===== Available records =====
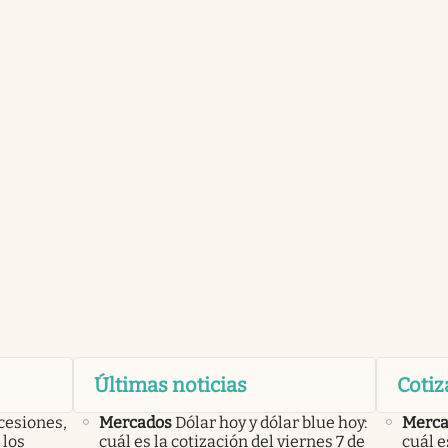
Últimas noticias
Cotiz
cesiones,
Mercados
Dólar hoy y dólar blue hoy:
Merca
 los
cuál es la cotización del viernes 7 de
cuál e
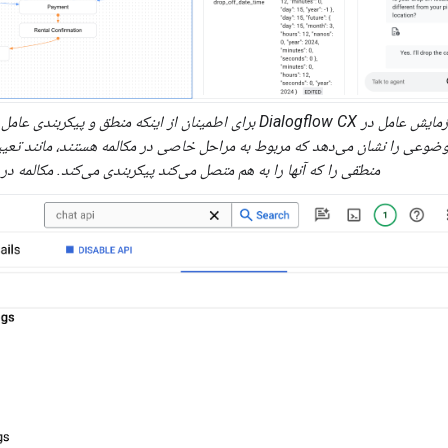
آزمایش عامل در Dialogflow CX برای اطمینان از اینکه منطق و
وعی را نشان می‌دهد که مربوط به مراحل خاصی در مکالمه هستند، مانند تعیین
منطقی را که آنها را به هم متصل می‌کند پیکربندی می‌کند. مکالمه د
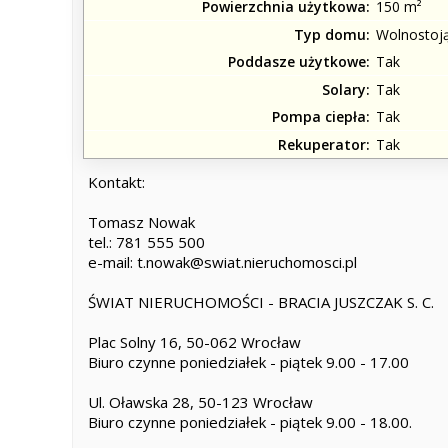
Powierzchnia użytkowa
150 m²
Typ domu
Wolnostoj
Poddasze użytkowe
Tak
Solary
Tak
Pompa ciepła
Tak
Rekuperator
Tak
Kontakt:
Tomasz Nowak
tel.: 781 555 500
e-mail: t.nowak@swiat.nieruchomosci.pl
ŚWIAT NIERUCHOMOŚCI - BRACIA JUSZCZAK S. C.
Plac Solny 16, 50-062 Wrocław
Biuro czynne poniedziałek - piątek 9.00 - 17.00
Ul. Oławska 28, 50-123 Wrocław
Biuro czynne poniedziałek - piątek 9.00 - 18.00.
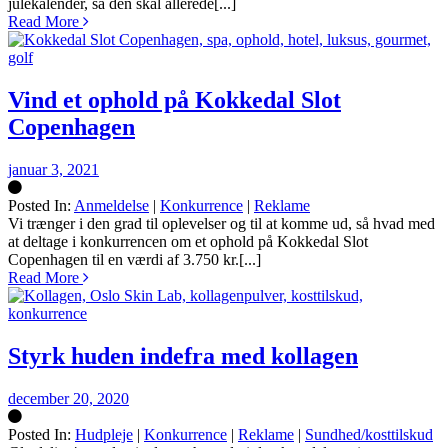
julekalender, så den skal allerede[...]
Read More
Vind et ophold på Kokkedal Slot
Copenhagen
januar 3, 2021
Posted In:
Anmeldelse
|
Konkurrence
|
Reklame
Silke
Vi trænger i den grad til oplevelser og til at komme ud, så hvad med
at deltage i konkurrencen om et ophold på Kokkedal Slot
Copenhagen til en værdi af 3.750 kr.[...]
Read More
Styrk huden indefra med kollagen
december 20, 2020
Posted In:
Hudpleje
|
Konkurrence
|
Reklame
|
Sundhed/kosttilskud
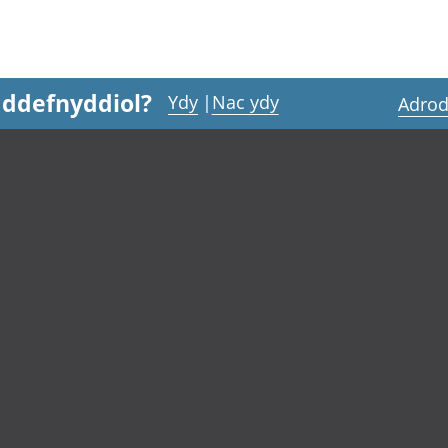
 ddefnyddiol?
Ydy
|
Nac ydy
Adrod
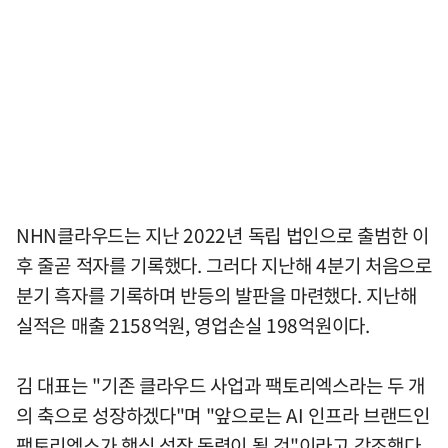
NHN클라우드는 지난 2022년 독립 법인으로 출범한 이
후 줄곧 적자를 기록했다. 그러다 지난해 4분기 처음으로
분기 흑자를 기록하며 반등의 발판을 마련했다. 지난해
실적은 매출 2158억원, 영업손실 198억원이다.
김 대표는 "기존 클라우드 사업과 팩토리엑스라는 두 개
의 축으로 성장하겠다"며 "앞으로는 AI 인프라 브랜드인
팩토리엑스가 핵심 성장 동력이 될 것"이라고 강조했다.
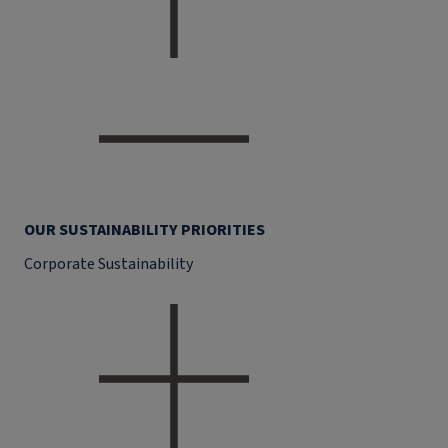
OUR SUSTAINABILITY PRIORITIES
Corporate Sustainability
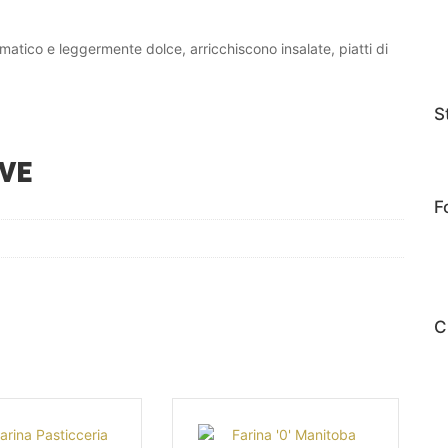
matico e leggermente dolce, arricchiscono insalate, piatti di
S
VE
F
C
=====
**Task objective:** Reproduce every line of text from all of the records above with no changes, and leave the pictures out of the answer.

**Written solution:**
Últimas noticias
Cotiz
cesiones,
Mercados
Dólar hoy y dólar blue hoy:
Merca
 los
cuál es la cotización del viernes 7 de
cuál e
آزمایش عامل در Dialogflow CX برای اطمینان از اینکه منطق و
وعی را نشان می‌دهد که مربوط به مراحل خاصی در مکالمه هستند، مانند تعیین
منطقی را که آنها را به هم متصل می‌کند پیکربندی می‌کند. مکالمه د
Powierzchnia użytkowa
150 m²
Typ domu
Wolnostoj
Poddasze użytkowe
Tak
Solary
Tak
Pompa ciepła
Tak
Rekuperator
Tak
Kontakt:
Tomasz Nowak
tel.: 781 555 500
e-mail: t.nowak@swiat.nieruchomosci.pl
ŚWIAT NIERUCHOMOŚCI - BRACIA JUSZCZAK S. C.
Plac Solny 16, 50-062 Wrocław
Biuro czynne poniedziałek - piątek 9.00 - 17.00
Ul. Oławska 28, 50-123 Wrocław
Biuro czynne poniedziałek - piątek 9.00 - 18.00.
julekalender, så den skal allerede[...]
Read More
Vind et ophold på Kokkedal Slot
Copenhagen
januar 3, 2021
Posted In:
Anmeldelse
|
Konkurrence
|
Reklame
Silke
Vi trænger i den grad til oplevelser og til at komme ud, så hvad med
at deltage i konkurrencen om et ophold på Kokkedal Slot
Copenhagen til en værdi af 3.750 kr.[...]
Read More
Styrk huden indefra med kollagen
december 20, 2020
Posted In:
Hudpleje
|
Konkurrence
|
Reklame
|
Sundhed/kosttilskud
 ddefnyddiol?
Ydy
|
Nac ydy
Adrod
NHN클라우드는 지난 2022년 독립 법인으로 출범한 이
후 줄곧 적자를 기록했다. 그러다 지난해 4분기 처음으로
분기 흑자를 기록하며 반등의 발판을 마련했다. 지난해
실적은 매출 2158억원, 영업손실 198억원이다.
김 대표는 "기존 클라우드 사업과 팩토리엑스라는 두 개
의 축으로 성장하겠다"며 "앞으로는 AI 인프라 브랜드인
팩토리엑스가 핵심 성장 동력이 될 것"이라고 강조했다.
OUR SUSTAINABILITY PRIORITIES
Corporate Sustainability
matico e leggermente dolce, arricchiscono insalate, piatti di
S
VE
F
C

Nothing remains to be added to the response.